Everybody’s Got Something to Hide Except Me and My iPhone

27 October 2009, 00.01 | Posted in photography, technology, travel | 2 comments »


Tribeca, Sunday morning

I was taking a train from New York to back to Boston recently, and—as I usually do when I am coming home from a trip—I started flicking through the photos that I had taken on my iPhone.  I’ve never stopped to give it a lot of thought, but this had become common procedure for me.  Suddenly I realized that with all of the SLRs and Point & Shoots and Flips that I tend to carry around, the images on my iPhone actually tell the truest story of what I’ve been doing.  Thumbing through my iPhone cameraroll is an accurate re-telling of what’s been happening in my life on a day-to-day basis.

I’ve always liked the camera in the iPhone, and have been relatively happy with the results that you can get from it, but I hadn’t stopped to think much about the role it was playing.  I enjoy taking photos, and I have a lot of fun doing so.  Still, with an SLR, and even a Point & Shoot, I spend more time thinking about the shot—how it’s framed, are the settings correct, etc.  With the iPhone camera you take the shot.  Maybe it comes out, maybe it doesn’t.  There’s a charm to that.

It also leads to a lot of shots that you may not stop to take with another camera: a sign at the airport, the cup of coffee you just ordered, a funny bumper sticker.  I used to keep boxes of old ticket stubs from concerts and movies, but now I take a photo of the movie poster as I’m walking into the theater, or the marquee outside of a show.  It makes a nice timeline.  I also takes tons of photos of food.  I probably have a photo of every meal I’ve eaten in a decent restaurant in the past year (much to my wife’s delight).

And it’s not just photos, it’s screenshots too.  A funny text or Twitter.  Something cool I see online.  A map of a trip.  It all gets dumped into the photoroll without much thought, but afterwards they become pieces of a puzzle that are easy to put back together.

_DATA SECTION_:
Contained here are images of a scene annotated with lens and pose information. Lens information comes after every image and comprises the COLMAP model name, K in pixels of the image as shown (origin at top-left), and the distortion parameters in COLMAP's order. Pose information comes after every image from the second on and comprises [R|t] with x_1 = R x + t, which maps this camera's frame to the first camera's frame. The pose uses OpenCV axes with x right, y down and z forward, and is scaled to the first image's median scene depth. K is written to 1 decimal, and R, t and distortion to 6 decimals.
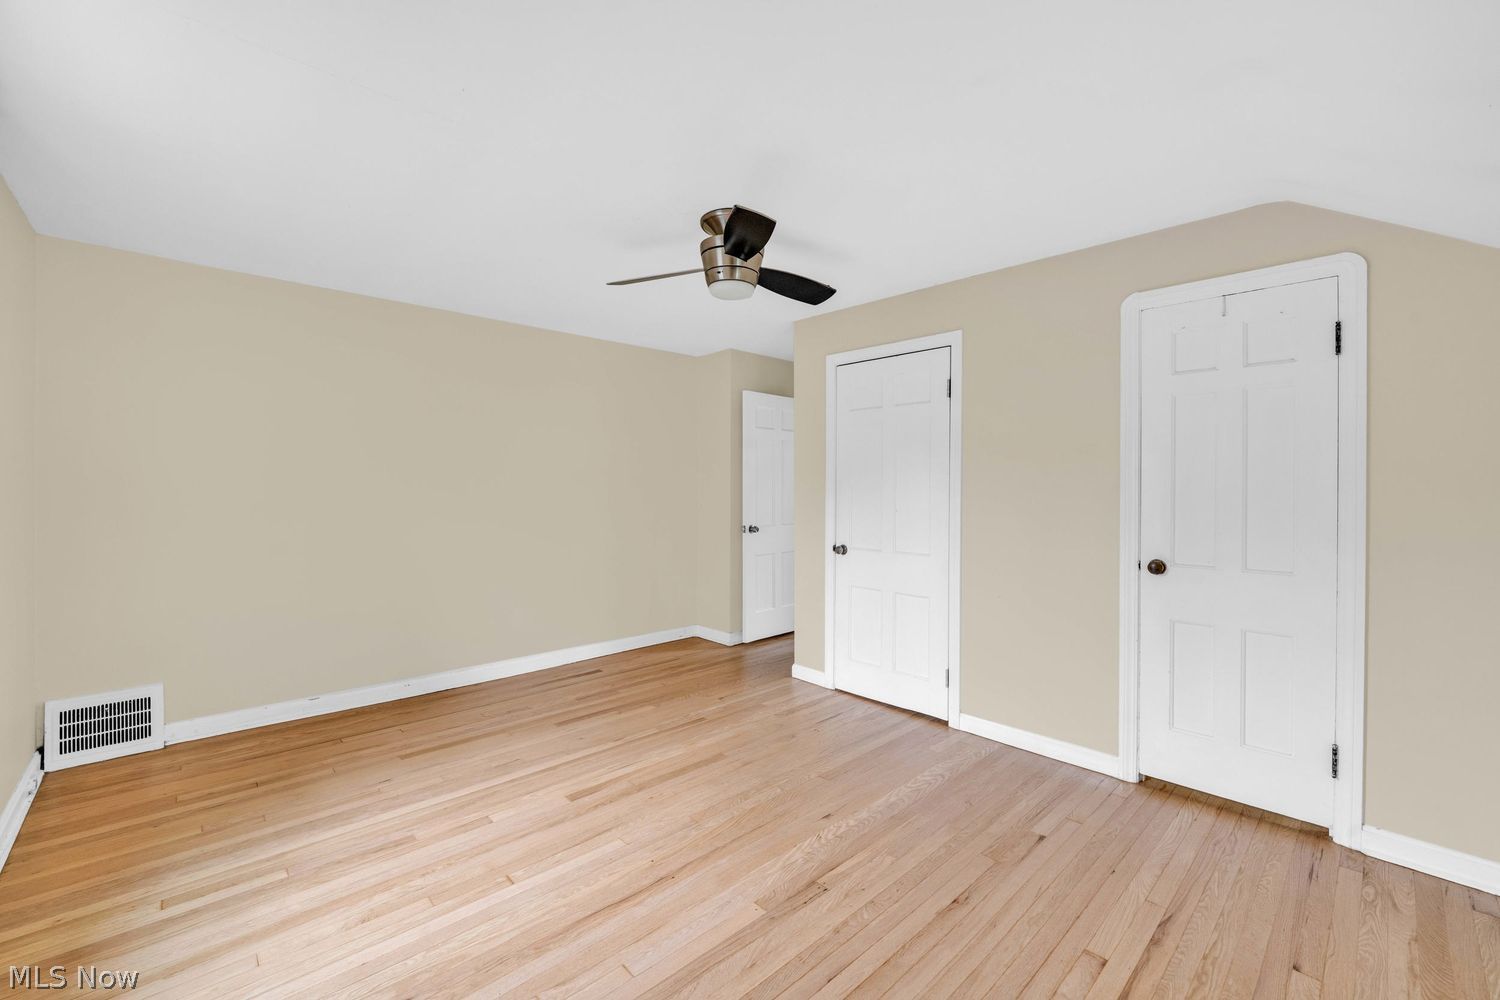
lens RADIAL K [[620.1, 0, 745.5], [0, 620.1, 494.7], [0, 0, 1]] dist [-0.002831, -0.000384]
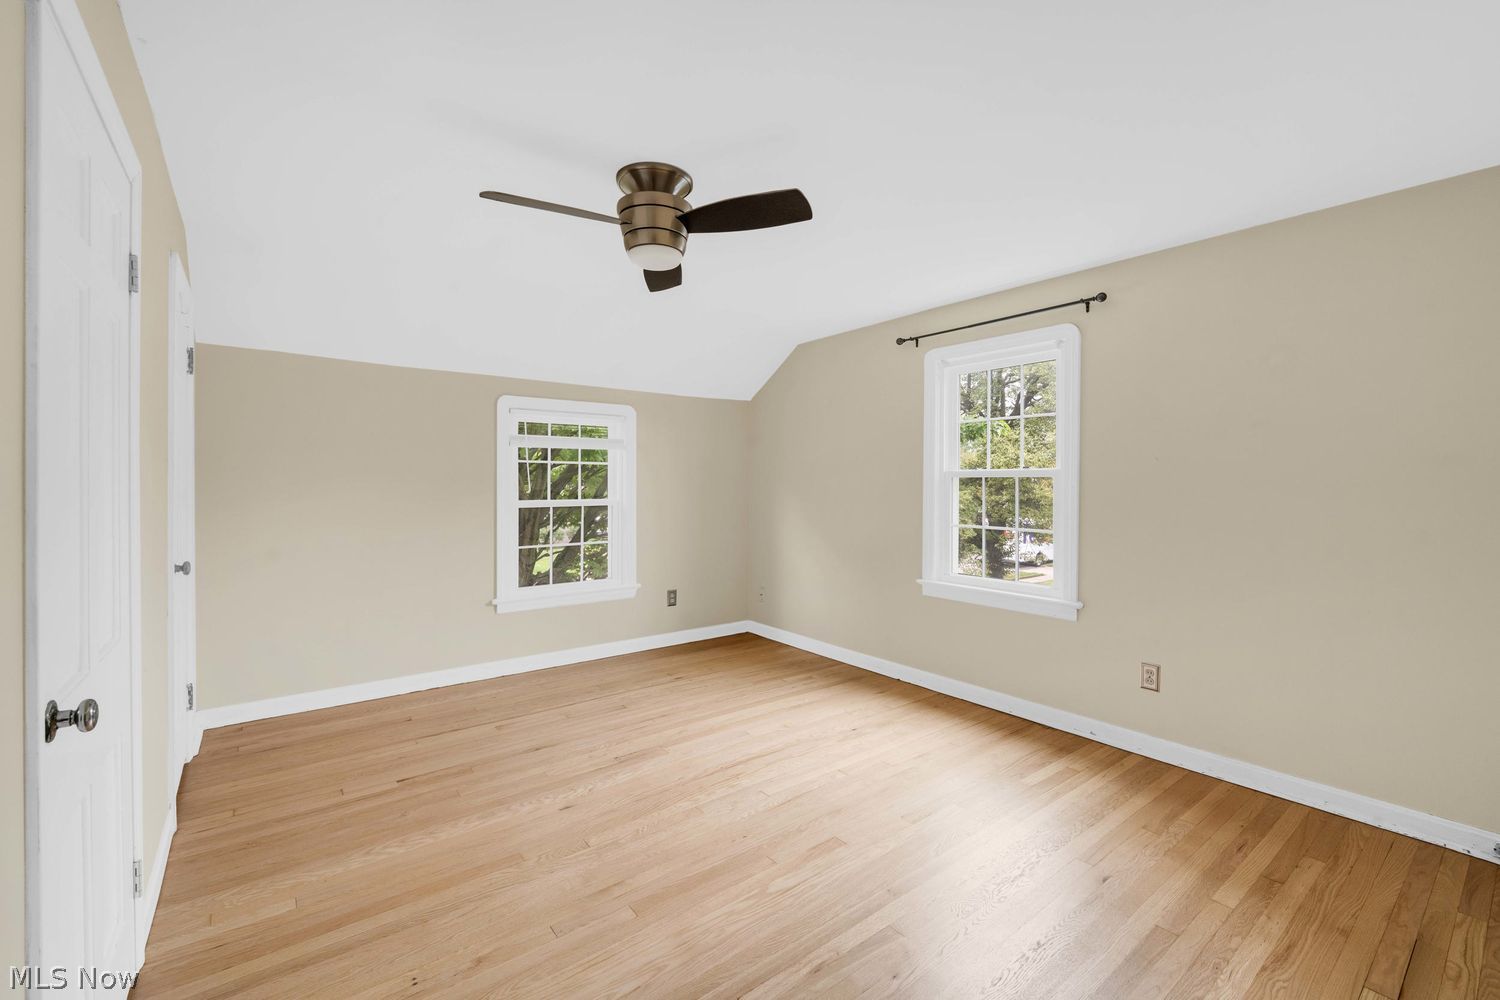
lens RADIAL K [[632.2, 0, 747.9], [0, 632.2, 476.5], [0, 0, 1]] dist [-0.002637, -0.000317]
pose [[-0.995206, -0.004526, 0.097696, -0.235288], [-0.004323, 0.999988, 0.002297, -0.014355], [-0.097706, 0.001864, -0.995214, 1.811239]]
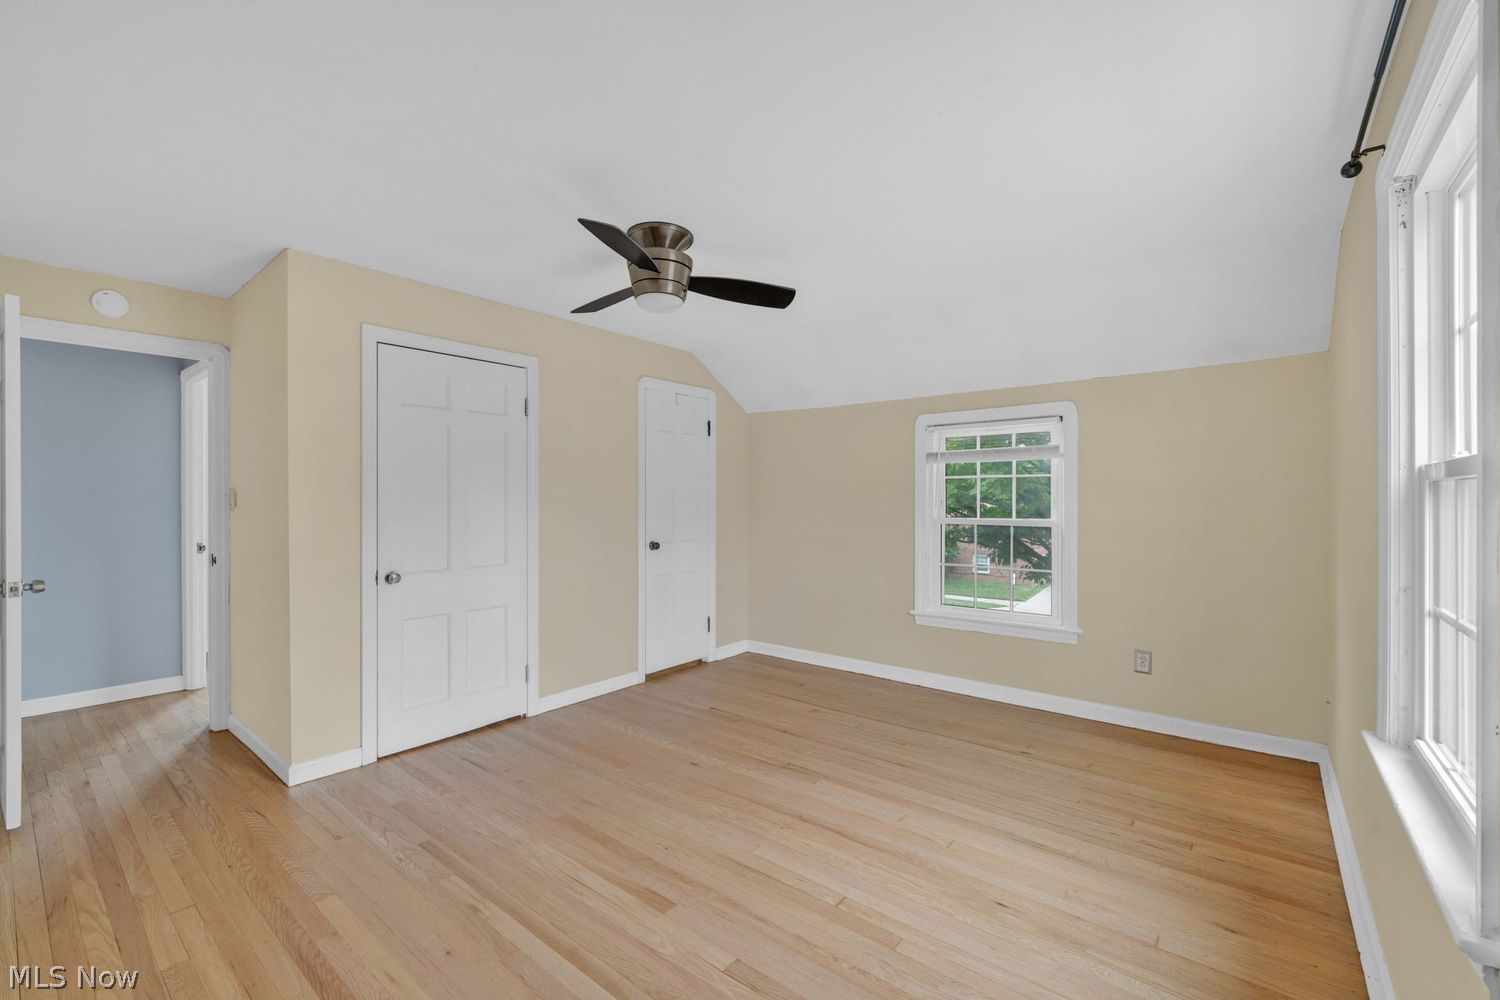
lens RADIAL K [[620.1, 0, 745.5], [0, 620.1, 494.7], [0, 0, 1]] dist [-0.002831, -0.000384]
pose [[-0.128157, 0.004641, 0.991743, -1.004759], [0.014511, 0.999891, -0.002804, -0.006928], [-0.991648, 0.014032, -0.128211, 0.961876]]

_WHAT THE TASK REQUIRES_: Quote the entire blog post above about iPhone photos, word for word, with no changes.

_RESPONSE FOR THIS EXERCISE_:
Everybody’s Got Something to Hide Except Me and My iPhone

27 October 2009, 00.01 | Posted in photography, technology, travel | 2 comments »


Tribeca, Sunday morning

I was taking a train from New York to back to Boston recently, and—as I usually do when I am coming home from a trip—I started flicking through the photos that I had taken on my iPhone.  I’ve never stopped to give it a lot of thought, but this had become common procedure for me.  Suddenly I realized that with all of the SLRs and Point & Shoots and Flips that I tend to carry around, the images on my iPhone actually tell the truest story of what I’ve been doing.  Thumbing through my iPhone cameraroll is an accurate re-telling of what’s been happening in my life on a day-to-day basis.

I’ve always liked the camera in the iPhone, and have been relatively happy with the results that you can get from it, but I hadn’t stopped to think much about the role it was playing.  I enjoy taking photos, and I have a lot of fun doing so.  Still, with an SLR, and even a Point & Shoot, I spend more time thinking about the shot—how it’s framed, are the settings correct, etc.  With the iPhone camera you take the shot.  Maybe it comes out, maybe it doesn’t.  There’s a charm to that.

It also leads to a lot of shots that you may not stop to take with another camera: a sign at the airport, the cup of coffee you just ordered, a funny bumper sticker.  I used to keep boxes of old ticket stubs from concerts and movies, but now I take a photo of the movie poster as I’m walking into the theater, or the marquee outside of a show.  It makes a nice timeline.  I also takes tons of photos of food.  I probably have a photo of every meal I’ve eaten in a decent restaurant in the past year (much to my wife’s delight).

And it’s not just photos, it’s screenshots too.  A funny text or Twitter.  Something cool I see online.  A map of a trip.  It all gets dumped into the photoroll without much thought, but afterwards they become pieces of a puzzle that are easy to put back together.